A Fresh & Healthy UI

mockup of methodology app.

As our devices bring delivery services and food together, how do we decide what’s appetizing? Many of the traditional cues of a restaurant or grocery store – the smells of cooking of the texture of fruits and vegetables – do not translate to screen interfaces. In leading this app concept redesign, we took the hypothesis that expressive, instagram-worthy images were the core of the experience, and that users should be able to ‘flip’ through meals the way you’d flip through a recipe box. This redesign is a testament to the idea that in a future where food is delivered, we must first eat with our eyes.

work for
  • Design Sprint
tl;dr
  • Redesign of a ready-to-eat meal delivery service, currently active in the Bay Area.
roles
  • Competitive landscape & strategy.
  • UI
  • Wireframe and flow.
  • Design system library.
  • Abstract library for collaboration and frontend development.
A clickable hifi mockup of the updated app. This is the output at the end of the process.
A demonstration of various form-factors (web, mobile, tablet) and how the new design adapts to each.
Before beginning the product design, a series of persona's are developed to embody the user requirements. To create this persona, we made use of surveys and interviews of existing users. Personas such as this helped drive consistent, definitive insights about the user, such as the need to provide an informative interface while reducing barriers to order.
A teardown helps identify the current user flow and how many interactions are required to complete a task.
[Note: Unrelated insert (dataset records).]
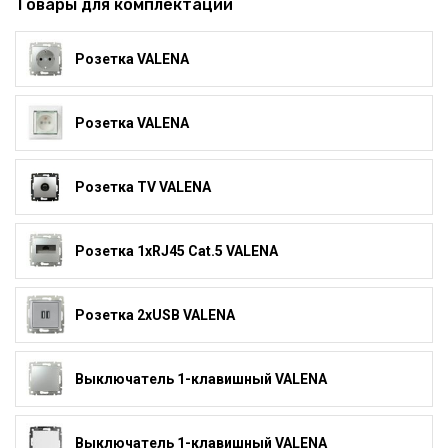
Товары для комплектации
Розетка VALENA
Розетка VALENA
Розетка TV VALENA
Розетка 1xRJ45 Cat.5 VALENA
Розетка 2xUSB VALENA
Выключатель 1-клавишный VALENA
Выключатель 1-клавишный VALENA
In the standard ordering flow, five independent steps are required for a user to add a new item or to customize a menu.
A competitive landscape was carried out by testing other meal-delivery and grocery apps. Through observation, we identified a few features and trends, namely, the consensus around a three step ordering process, .
Tearing down each screen made it clear that hierarchies of objects, such as menus and meals, are ambiguous. From the home screen, it was impossible to differentiate 'locked in' menus that were scheduled for delivery from opportunities to add or edit menus.
Based on our persona and competitive analysis, we identified a hypothesis – if the ordering process was shorter and more visually intuitive, customers would show greater engagement in ordering food. While considering metrics for testing, we sketched out a new information architecture that would allow users to inspect items and customize their orders in 3 steps.
With the information architecture as a guide, we began a quick layout of the ideas that we wanted to embody - images for food, and large cards to help group menus, meals, and items into recognizable hierarchies. Paper sketching can be a good tool for quick ideation and to get feedback.
After quickly ideating with sketches, the next step is to craft low fidelity wireframes. Here, specific buttons and interactions are specified, and text, button, and image placement begin to take form. The wireframe can be quickly mocked into an interactive, allowing for user testing and feedback.
We were pleased to deliver a comprehensive redesign for iOS that produced an appealing, accessible interface with greater contrast cues and visuals that highlighted the quality of the meals.